■ Source data ■

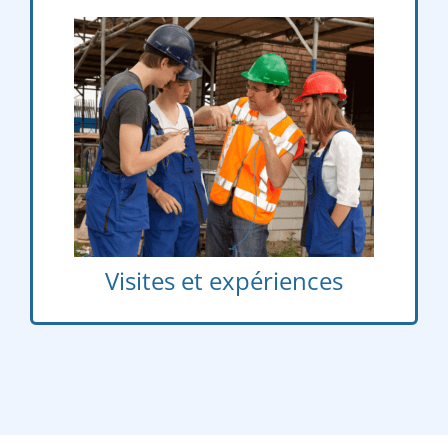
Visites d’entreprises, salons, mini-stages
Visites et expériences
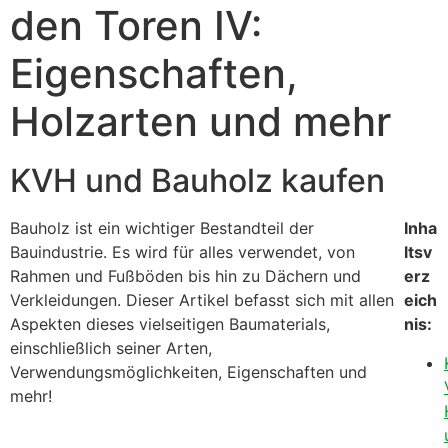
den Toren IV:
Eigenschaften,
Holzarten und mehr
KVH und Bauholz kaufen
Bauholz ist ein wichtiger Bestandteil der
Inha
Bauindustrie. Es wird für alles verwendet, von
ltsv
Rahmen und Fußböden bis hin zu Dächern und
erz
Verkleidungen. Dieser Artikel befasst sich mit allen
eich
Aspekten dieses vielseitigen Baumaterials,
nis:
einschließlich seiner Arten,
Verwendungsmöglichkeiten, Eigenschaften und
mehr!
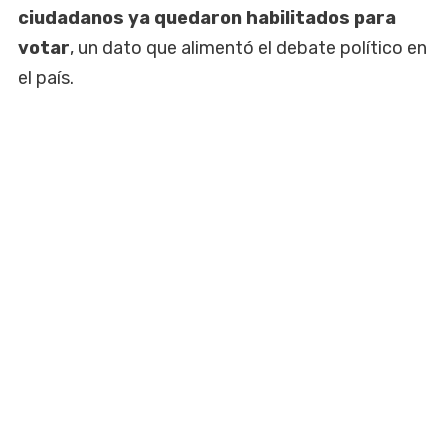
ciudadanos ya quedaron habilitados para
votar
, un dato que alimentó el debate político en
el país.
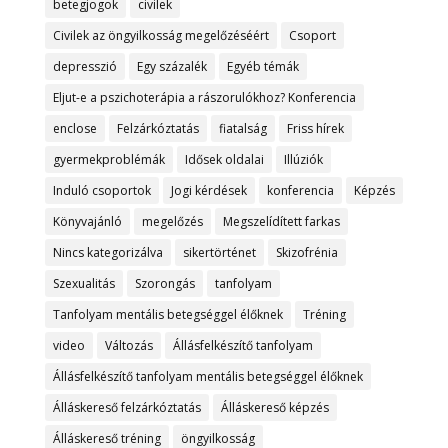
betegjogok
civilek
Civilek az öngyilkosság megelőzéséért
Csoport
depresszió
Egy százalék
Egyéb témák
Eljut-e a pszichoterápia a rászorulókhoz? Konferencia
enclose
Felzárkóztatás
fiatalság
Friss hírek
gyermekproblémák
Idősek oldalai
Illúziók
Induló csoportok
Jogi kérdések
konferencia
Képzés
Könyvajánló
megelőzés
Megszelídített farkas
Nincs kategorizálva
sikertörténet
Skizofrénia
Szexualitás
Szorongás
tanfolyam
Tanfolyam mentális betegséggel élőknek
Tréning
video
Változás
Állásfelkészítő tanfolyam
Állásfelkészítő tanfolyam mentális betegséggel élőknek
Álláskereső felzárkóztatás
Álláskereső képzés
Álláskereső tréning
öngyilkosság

■ Problem description ■
Can you convert the stretch from the start of the items above through the line containing "Visites et expériences" into a Markdown table with the columns Row and Line, numbering each line and skipping blank lines and the pictures?

■ Task output ■
| Row | Line |
|---|---|
| 1 | Visites d’entreprises, salons, mini-stages |
| 2 | Visites et expériences |